No início da pandemia era muito frequente ouvir que o novo coronavírus não distingue gênero, etnia ou condição financeira e que todos estavam no mesmo barco. Mas o tempo passou, a doença avançou, chegou ao Espírito Santo e mostrou que a realidade é outra: quem não pode ficar em casa ou não tem acesso irrestrito à água e sabão, por exemplo, está mais suscetível à Covid-19.
Prova disso é que mais de 70% dos casos confirmados do Estado afetam pretos e pardos, que também representam a maioria da população de baixa renda ou que exerce trabalhos braçais. Para tentar conter esse desigual e cruel avanço, representantes do movimento negro se uniram e discutiram, a partir de meados de maio, quais medidas são necessárias.
O resultado será levado ao Governo Estadual na manhã desta quinta-feira (4): um documento com 105 reivindicações, entre as quais o lockdown e a construção de um hospital de campanha. Além da exigência de maior testagem e da identificação dos óbitos e dos casos confirmados por raça. Um abaixo-assinado com mais de 2.500 assinaturas também será entregue.
Além das medidas objetivas no âmbito da saúde, a Unidade Negra Capixaba no Combate à Covid-19 pede para que o Estado inclua estudiosos e pesquisadores da saúde dos negros no comitê de crise, que toma as decisões para conter a pandemia no Espírito Santo. Assim como requer políticas de transferência de renda para comunidades tradicionais, como quilombolas e paneleiras.
Professor e pesquisador de estudos étnico-raciais, o integrante Gustavo Forde resumiu a motivação do grupo: Se a população negra está mais vulnerável, o que fazer e por que não está sendo feito? Essa ausência de ações pode ser resultado de como a sociedade brasileira se organizou a partir do racismo estrutural e institucional", disse.
Antes de realizar a entrega do documento com as reivindicações, um grupo de 15 representantes dos movimentos negros deve fazer um ato político e simbólico em frente ao Palácio Anchieta, sede do Governo Estadual, em Vitória. No local, o grupo deixará cruzes em homenagem às mais de 600 pessoas que já perderam a vida para o novo coronavírus no Espírito Santo.

Conjunto de tarefas:
[A] Enumere todas as medidas que, segundo o texto, os representantes do movimento negro reivindicam ao Governo Estadual.
[B] Transcreva do texto o trecho compreendido entre "Professor e pesquisador" e "coronavírus no Espírito Santo.", incluindo essas palavras.
Para resolver as atividades, baseie-se exclusivamente no texto.

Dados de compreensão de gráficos

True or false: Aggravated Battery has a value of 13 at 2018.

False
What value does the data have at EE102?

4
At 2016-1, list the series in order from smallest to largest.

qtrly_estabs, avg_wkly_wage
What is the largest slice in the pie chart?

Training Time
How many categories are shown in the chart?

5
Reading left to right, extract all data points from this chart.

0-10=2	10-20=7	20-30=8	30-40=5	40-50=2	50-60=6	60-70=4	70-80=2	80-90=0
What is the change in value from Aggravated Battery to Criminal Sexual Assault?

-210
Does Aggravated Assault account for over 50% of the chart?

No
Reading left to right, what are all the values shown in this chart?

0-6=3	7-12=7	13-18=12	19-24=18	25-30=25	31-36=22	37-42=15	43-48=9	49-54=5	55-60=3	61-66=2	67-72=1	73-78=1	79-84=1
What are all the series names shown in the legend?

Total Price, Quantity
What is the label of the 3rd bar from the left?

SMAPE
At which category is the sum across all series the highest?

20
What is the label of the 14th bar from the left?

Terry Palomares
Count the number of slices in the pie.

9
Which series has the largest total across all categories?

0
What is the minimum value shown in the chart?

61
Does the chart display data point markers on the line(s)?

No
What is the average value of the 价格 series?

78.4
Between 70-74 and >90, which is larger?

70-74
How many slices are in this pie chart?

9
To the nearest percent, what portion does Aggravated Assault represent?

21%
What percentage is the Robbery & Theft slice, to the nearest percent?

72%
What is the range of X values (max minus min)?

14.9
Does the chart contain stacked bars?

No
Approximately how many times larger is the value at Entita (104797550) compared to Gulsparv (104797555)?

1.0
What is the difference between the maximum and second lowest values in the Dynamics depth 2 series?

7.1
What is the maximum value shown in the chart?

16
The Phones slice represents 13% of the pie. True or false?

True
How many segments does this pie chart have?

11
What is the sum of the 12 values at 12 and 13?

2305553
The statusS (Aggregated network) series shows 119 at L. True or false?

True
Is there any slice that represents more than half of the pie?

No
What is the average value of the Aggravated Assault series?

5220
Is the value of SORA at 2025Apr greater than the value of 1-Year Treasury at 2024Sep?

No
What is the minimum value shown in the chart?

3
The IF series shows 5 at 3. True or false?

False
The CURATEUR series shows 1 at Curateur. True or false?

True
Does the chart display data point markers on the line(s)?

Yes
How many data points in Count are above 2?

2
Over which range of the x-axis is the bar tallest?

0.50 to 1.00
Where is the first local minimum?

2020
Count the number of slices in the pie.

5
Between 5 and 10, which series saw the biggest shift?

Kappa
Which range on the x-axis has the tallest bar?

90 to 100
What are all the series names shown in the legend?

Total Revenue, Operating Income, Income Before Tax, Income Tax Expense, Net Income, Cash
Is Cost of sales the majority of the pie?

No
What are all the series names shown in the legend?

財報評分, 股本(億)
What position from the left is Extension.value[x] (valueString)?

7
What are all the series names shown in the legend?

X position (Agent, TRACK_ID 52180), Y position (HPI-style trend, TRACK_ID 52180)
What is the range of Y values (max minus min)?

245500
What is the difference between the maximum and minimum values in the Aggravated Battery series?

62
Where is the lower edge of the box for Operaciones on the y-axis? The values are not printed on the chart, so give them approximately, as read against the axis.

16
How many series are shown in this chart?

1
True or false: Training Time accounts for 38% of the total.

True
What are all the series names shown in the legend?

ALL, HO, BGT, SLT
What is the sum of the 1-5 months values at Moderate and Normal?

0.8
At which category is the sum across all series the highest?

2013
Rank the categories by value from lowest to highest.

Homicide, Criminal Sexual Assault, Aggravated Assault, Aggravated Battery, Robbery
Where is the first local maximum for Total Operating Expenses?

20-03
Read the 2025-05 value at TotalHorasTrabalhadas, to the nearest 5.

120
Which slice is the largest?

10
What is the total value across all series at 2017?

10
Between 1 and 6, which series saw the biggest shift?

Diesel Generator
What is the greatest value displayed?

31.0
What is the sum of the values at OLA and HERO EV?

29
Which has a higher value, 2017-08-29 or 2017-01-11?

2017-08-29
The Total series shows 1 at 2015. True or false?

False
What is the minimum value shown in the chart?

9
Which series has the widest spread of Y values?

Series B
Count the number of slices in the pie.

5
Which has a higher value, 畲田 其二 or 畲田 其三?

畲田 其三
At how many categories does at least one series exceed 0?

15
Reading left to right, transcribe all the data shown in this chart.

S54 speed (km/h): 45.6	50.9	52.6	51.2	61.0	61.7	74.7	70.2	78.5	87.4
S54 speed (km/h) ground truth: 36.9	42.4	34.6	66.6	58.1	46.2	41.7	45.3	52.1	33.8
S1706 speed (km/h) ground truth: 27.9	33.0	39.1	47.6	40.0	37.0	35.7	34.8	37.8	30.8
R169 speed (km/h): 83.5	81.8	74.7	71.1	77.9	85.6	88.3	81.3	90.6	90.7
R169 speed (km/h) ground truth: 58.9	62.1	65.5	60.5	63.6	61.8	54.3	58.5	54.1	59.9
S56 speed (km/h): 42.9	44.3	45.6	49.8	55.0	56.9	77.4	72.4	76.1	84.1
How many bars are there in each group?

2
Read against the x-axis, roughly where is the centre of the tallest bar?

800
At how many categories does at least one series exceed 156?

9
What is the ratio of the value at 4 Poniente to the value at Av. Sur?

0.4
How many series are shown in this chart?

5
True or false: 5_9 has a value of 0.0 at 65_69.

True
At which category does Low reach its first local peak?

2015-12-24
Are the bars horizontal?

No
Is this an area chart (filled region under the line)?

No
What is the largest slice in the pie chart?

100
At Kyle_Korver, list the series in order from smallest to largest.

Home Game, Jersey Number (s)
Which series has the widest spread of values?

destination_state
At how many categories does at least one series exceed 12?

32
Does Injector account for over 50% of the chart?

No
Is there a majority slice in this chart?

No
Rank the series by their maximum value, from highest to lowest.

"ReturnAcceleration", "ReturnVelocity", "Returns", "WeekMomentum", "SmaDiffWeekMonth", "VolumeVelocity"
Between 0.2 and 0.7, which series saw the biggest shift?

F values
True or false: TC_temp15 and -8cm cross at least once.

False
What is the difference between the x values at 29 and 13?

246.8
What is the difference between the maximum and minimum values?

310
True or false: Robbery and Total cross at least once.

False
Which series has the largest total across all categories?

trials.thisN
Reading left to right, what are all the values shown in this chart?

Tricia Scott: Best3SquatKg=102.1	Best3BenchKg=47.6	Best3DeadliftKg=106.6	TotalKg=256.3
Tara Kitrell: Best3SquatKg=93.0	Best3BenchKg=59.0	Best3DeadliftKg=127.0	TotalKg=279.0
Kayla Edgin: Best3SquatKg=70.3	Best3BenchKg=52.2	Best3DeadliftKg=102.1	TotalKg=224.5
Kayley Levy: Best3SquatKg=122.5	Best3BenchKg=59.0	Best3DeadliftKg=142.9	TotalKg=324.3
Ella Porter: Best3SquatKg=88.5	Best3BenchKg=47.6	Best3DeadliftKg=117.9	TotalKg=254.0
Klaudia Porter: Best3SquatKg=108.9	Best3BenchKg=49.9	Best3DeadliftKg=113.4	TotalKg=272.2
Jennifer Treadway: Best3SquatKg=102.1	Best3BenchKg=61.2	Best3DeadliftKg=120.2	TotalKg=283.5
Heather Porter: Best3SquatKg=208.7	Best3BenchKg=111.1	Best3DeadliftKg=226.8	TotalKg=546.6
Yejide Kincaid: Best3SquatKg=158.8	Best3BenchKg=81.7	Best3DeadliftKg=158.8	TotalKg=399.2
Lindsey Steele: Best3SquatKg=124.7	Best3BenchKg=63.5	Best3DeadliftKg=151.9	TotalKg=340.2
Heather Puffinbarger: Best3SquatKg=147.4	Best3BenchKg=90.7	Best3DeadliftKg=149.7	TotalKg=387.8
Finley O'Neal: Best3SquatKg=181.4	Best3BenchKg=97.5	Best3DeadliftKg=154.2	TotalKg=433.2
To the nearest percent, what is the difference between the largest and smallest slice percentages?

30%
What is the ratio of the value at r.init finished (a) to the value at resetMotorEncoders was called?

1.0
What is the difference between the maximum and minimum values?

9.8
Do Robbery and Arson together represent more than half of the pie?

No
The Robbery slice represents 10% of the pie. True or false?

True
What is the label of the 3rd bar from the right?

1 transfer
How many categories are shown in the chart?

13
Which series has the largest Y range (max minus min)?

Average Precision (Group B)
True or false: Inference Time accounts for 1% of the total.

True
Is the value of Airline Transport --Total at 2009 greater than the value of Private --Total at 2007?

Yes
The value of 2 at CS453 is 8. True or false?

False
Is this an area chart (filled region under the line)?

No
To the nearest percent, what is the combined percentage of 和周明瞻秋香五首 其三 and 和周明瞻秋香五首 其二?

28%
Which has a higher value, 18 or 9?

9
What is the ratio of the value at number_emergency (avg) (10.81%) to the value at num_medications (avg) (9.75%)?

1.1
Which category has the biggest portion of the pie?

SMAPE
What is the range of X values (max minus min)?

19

Respostas das tarefas:
[A]
- Lockdown
- Construção de um hospital de campanha
- Maior testagem
- Identificação dos óbitos e dos casos confirmados por raça
- Inclusão de estudiosos e pesquisadores da saúde dos negros no comitê de crise
- Políticas de transferência de renda para comunidades tradicionais, como quilombolas e paneleiras

[B]
Professor e pesquisador de estudos étnico-raciais, o integrante Gustavo Forde resumiu a motivação do grupo: Se a população negra está mais vulnerável, o que fazer e por que não está sendo feito? Essa ausência de ações pode ser resultado de como a sociedade brasileira se organizou a partir do racismo estrutural e institucional", disse.
Antes de realizar a entrega do documento com as reivindicações, um grupo de 15 representantes dos movimentos negros deve fazer um ato político e simbólico em frente ao Palácio Anchieta, sede do Governo Estadual, em Vitória. No local, o grupo deixará cruzes em homenagem às mais de 600 pessoas que já perderam a vida para o novo coronavírus no Espírito Santo.